-------- PAGE EXTRACT --------
Shielding the vulnerable using a risk calculator, and why it won't be enough
In recent weeks, there have been controversial proposals to ask older, more vulnerable adults to isolate from society, while younger adults build herd immunity to COVID-19. These strategies have been criticized by leading figures as "practically impossible" and "unethical." Yet calls for shielding from COVID "stratified by risk" persist.
A new high-quality algorithm to predict people's risk of catching and dying from COVID-19, published in the BMJ, may add credence to these proposals. This algorithm could be useful for enhancing shielding support measures for high-risk individuals through furlough schemes or GP advice. But the predictions won't be as accurate if lower-risk adults, assuming they are safe, are less cautious and increase their risk of catching COVID. Given how quickly coronavirus can spread, an algorithm-based approach that asks young people to risk getting sick could make the A-level results algorithm look like a success.
To properly inform someone that they are at a "low risk" from COVID, we would need better information on exactly what they are at a low risk of. While the algorithm can predict risk of hospitalization and death from the disease, we can't yet adequately predict the risk of long-term health effects, known as "long COVID."
Long COVID is poorly understood, but reports of it causing debilitating fatigue, brain fog or shortness of breath for months in young, healthy people with milder cases suggest that it is an outcome that shouldn't be ignored.
Lower risk doesn't mean low risk. Deciding who is at an acceptably low risk—and how many of us this would amount to—will be complex. While most COVID deaths were concentrated in older adults or those with health conditions, half of the admissions to critical care due to COVID were in adults aged under 60 years. Therefore, we may need to shield a considerable proportion of the working population. Many employees will want to decide for themselves whether the risk is acceptable to them, and they may struggle to say no to a boss who wants them back at work.
With infectious disease, the main issue isn't necessarily individual risk, it's group risk. Many young people live in multigenerational households, and their main desire may be not to pass it on to more vulnerable loved ones. While rises in infections often start in the young, they quickly pass on to older groups.
Separating households for months isn't a workable solution, especially for families with informal caring responsibilities—and employers may be hesitant to allow low-risk workers who live with high-risk adults to work from home.
--------
PROBLEM DESCRIPTION -
Transcribe everything in the article on shielding vulnerable people from COVID-19, from "To properly inform" down to "shouldn't be ignored.".
-------- INFORMATION SUPPLIED --------
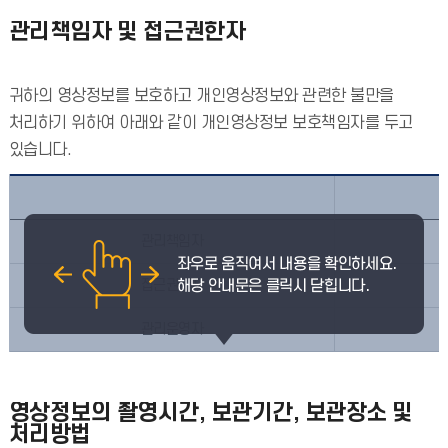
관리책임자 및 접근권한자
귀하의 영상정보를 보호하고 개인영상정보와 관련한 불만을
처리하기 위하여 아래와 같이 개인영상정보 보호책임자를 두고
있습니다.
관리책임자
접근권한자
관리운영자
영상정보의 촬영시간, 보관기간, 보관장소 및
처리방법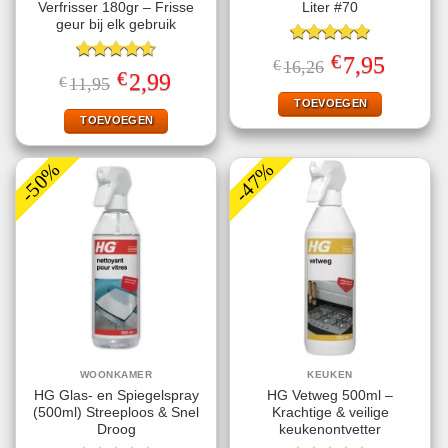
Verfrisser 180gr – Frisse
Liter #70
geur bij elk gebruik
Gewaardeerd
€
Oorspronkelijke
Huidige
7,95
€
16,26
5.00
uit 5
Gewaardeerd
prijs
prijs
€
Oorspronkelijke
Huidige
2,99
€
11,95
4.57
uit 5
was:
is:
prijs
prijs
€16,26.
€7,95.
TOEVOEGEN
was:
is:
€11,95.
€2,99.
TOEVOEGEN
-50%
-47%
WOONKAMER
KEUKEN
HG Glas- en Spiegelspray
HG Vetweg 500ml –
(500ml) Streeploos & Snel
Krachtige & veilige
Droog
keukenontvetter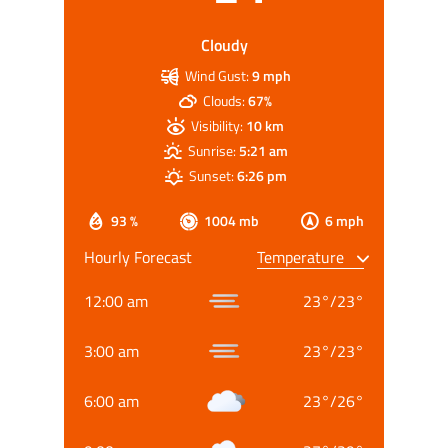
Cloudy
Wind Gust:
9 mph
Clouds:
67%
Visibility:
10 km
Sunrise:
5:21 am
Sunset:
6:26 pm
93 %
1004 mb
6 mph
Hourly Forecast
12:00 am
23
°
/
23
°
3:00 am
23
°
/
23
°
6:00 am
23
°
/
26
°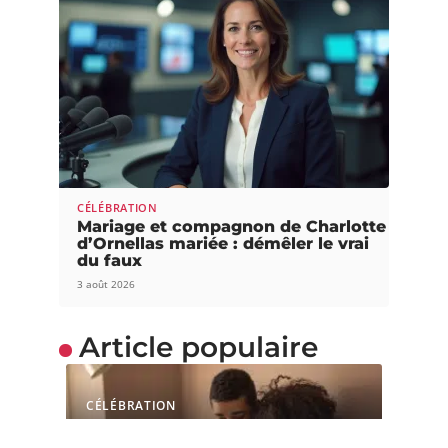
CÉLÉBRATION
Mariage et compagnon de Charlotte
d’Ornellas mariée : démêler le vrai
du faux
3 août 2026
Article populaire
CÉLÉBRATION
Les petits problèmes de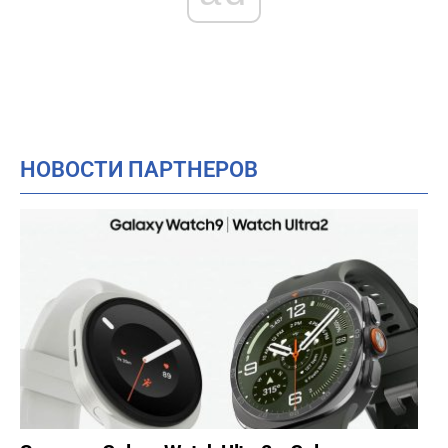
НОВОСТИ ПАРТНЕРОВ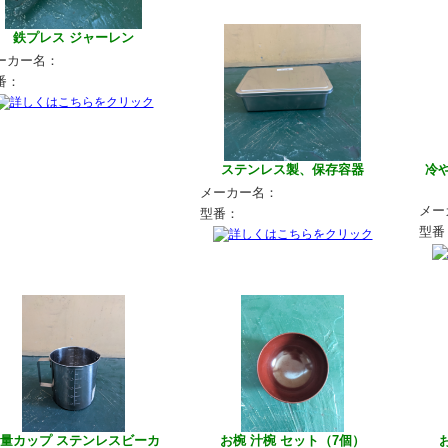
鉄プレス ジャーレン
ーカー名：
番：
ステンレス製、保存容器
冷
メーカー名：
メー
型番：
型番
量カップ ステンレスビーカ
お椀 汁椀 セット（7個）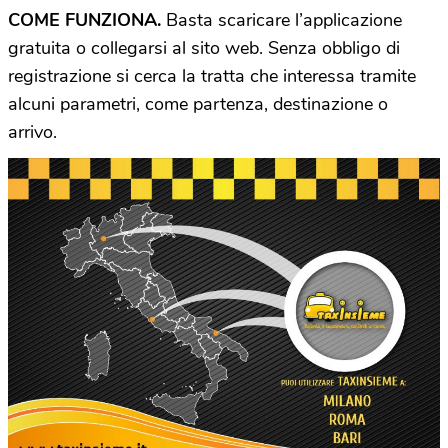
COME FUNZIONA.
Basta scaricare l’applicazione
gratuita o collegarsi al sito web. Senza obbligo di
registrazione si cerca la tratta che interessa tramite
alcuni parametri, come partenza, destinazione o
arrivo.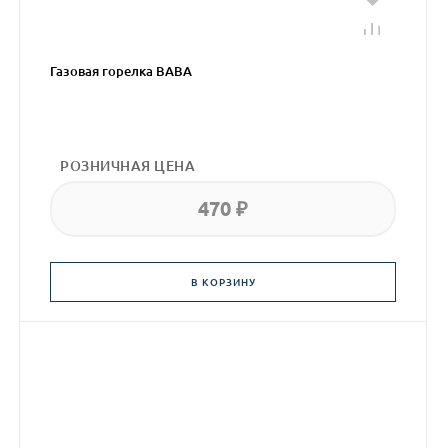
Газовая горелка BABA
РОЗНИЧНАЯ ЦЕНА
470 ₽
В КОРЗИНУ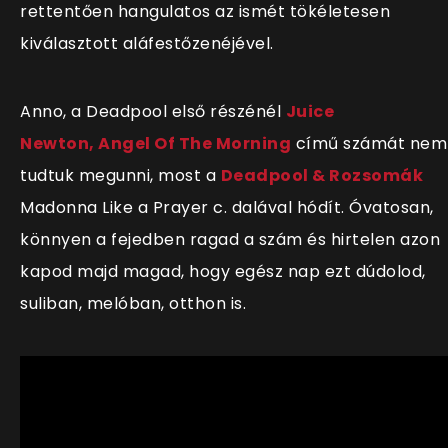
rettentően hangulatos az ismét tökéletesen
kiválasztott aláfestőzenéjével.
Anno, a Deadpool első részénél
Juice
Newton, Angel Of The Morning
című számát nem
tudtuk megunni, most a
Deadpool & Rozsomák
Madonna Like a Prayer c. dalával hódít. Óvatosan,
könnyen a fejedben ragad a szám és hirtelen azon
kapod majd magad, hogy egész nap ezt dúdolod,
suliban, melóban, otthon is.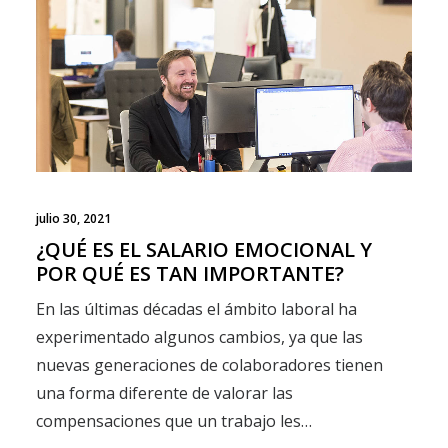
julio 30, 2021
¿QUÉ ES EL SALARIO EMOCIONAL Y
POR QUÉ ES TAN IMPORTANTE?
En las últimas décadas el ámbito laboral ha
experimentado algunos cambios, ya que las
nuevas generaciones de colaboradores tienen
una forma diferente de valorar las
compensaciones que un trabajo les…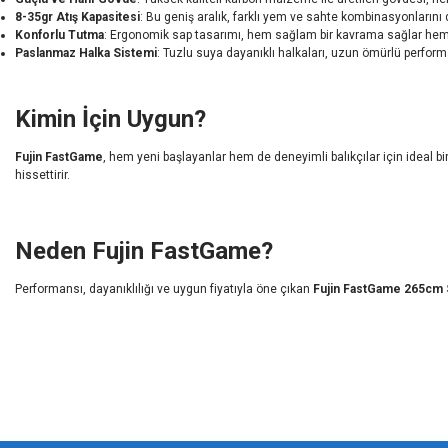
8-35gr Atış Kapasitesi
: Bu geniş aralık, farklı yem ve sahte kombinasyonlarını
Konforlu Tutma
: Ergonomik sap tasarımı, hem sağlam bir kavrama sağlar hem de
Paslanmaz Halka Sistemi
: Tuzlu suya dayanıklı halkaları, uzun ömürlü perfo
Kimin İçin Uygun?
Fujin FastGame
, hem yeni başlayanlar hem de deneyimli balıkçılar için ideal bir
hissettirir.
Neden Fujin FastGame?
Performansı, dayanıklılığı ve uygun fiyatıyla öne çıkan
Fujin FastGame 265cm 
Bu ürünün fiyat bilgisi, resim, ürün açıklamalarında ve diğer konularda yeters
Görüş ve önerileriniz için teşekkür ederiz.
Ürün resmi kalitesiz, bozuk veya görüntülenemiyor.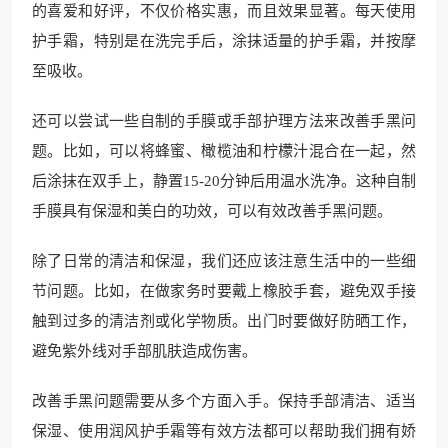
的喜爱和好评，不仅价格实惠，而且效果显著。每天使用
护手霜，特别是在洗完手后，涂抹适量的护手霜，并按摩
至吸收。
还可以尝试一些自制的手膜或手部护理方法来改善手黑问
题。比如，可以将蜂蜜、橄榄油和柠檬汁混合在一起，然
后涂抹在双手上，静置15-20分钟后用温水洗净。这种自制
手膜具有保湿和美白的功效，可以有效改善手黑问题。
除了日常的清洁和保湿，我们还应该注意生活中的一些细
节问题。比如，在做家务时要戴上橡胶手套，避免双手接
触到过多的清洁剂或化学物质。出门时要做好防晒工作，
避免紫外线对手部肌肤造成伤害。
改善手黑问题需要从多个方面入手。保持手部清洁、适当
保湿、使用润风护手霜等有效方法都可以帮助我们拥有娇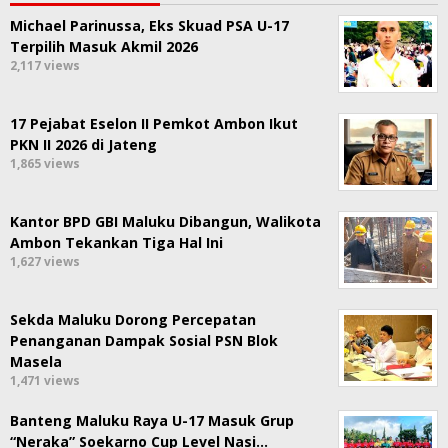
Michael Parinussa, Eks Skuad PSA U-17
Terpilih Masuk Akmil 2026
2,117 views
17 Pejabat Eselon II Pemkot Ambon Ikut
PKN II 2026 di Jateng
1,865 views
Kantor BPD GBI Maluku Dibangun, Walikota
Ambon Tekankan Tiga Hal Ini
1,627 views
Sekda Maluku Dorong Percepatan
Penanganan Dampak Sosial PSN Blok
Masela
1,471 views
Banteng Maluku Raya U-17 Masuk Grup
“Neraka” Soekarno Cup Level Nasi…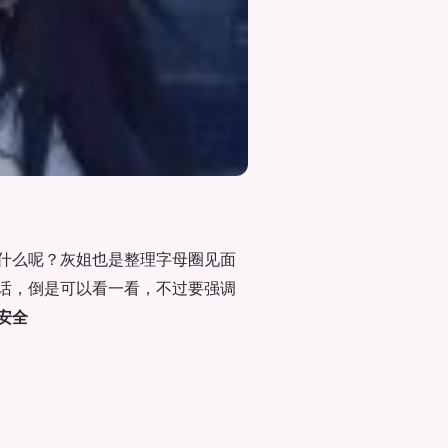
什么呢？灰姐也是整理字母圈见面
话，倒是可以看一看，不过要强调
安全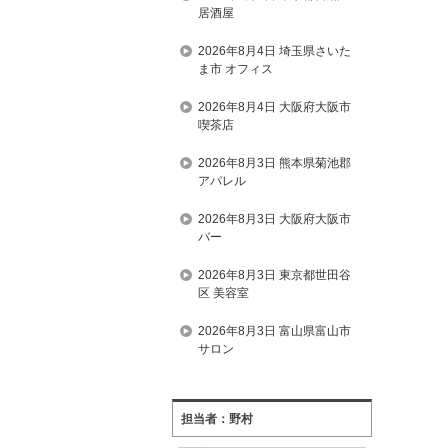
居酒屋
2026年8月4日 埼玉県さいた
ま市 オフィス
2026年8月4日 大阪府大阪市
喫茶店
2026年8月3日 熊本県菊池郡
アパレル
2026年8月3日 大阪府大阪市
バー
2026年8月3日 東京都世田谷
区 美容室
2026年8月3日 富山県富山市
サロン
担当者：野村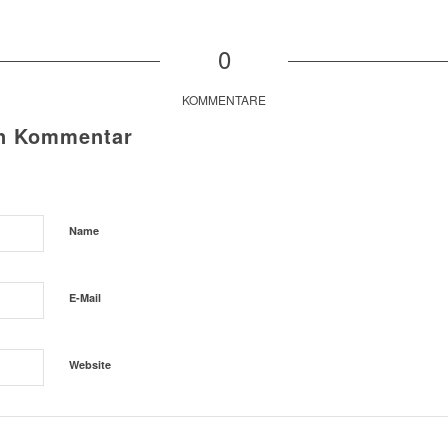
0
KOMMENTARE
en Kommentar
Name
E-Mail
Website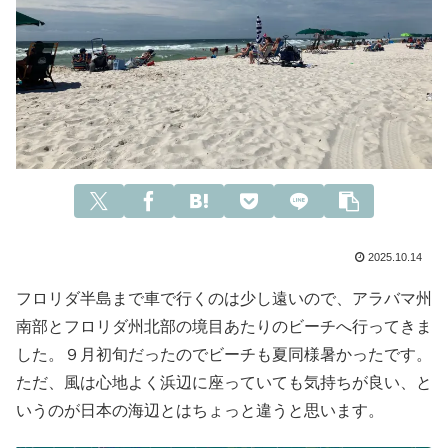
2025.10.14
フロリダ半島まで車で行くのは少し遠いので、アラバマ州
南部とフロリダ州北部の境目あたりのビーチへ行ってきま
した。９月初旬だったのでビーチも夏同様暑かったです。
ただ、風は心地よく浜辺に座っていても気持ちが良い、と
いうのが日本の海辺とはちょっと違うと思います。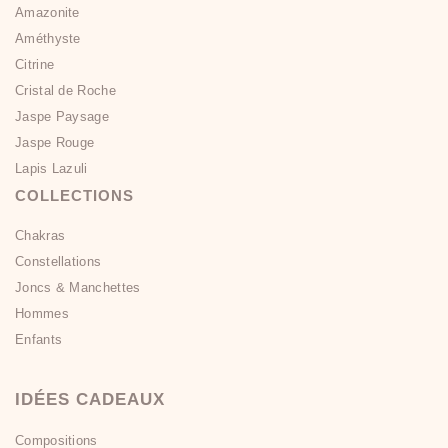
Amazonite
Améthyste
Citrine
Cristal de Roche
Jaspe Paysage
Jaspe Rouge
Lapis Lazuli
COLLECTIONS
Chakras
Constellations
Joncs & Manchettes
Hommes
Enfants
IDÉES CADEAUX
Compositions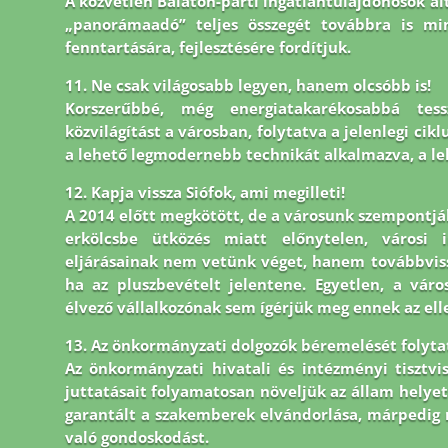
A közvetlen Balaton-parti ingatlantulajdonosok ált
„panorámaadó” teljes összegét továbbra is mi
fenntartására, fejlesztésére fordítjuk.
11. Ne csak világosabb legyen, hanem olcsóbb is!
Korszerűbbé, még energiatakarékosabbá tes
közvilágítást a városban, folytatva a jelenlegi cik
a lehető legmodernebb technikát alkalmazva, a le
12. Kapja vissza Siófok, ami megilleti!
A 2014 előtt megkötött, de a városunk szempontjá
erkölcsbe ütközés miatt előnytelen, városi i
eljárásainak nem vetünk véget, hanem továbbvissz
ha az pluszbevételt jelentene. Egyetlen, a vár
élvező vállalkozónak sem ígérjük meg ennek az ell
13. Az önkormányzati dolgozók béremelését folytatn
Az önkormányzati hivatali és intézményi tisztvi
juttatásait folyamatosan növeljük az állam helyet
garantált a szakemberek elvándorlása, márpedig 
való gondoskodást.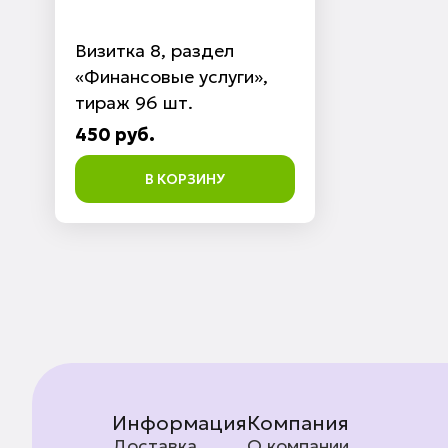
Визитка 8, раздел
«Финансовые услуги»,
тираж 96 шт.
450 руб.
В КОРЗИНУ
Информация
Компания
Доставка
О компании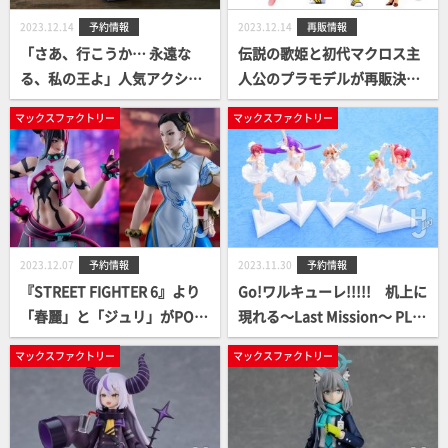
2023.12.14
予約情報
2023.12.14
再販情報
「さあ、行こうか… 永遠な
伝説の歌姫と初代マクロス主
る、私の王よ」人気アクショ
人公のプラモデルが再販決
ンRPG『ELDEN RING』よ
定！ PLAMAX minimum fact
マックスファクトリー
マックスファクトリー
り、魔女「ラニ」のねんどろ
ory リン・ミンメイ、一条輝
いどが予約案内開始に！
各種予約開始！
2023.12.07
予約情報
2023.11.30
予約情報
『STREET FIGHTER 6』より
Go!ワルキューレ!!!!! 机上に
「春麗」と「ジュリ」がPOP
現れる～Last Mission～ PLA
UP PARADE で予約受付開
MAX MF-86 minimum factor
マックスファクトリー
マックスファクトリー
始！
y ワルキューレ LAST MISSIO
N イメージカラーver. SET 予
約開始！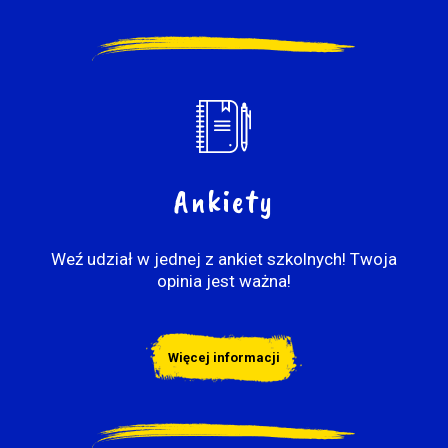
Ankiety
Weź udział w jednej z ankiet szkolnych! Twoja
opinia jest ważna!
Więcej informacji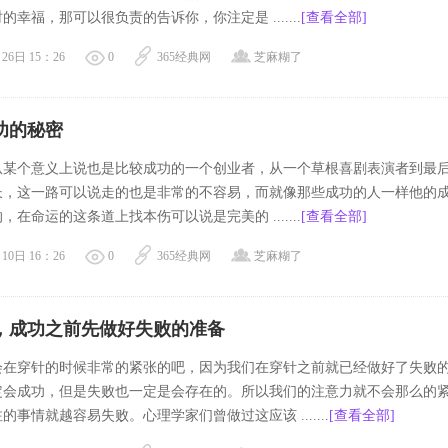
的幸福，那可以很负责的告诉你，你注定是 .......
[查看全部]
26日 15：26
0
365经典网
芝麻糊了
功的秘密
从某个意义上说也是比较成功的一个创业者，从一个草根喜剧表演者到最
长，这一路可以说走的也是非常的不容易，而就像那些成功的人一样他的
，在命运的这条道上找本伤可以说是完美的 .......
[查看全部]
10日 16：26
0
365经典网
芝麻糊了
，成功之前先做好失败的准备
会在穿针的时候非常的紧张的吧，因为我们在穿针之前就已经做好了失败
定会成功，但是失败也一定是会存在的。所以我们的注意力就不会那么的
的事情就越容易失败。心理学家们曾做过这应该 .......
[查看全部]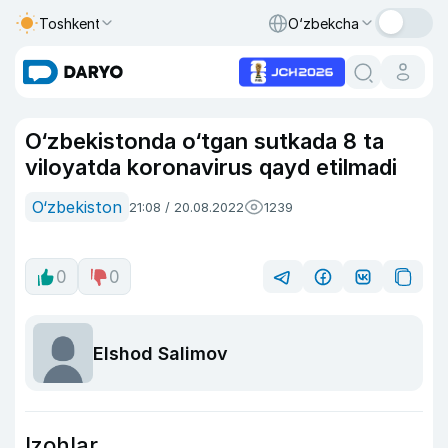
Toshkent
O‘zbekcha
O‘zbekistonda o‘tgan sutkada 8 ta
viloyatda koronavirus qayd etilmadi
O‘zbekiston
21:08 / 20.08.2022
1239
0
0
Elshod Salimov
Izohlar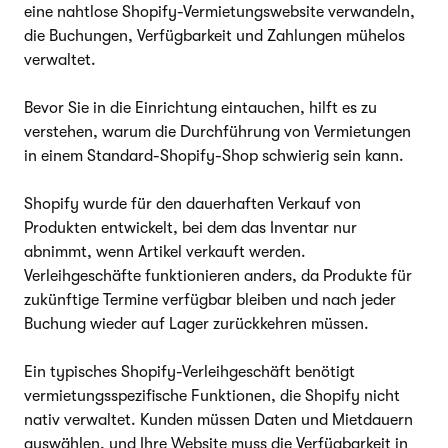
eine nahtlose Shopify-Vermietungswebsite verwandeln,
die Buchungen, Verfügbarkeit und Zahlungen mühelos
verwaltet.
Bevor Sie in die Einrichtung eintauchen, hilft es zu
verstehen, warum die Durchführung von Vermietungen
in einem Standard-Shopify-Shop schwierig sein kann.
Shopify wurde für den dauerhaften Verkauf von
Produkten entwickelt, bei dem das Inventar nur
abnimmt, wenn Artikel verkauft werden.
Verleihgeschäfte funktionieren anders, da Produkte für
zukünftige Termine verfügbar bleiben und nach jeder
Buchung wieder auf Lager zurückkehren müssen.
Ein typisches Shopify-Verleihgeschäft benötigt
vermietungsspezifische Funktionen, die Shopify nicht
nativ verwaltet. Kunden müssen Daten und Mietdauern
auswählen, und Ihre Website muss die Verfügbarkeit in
--------
SOLUTION TO THIS EXERCISE -
To properly inform someone that they are at a "low risk" from COVID, we would need better information on exactly what they are at a low risk of. While the algorithm can predict risk of hospitalization and death from the disease, we can't yet adequately predict the risk of long-term health effects, known as "long COVID."
Long COVID is poorly understood, but reports of it causing debilitating fatigue, brain fog or shortness of breath for months in young, healthy people with milder cases suggest that it is an outcome that shouldn't be ignored.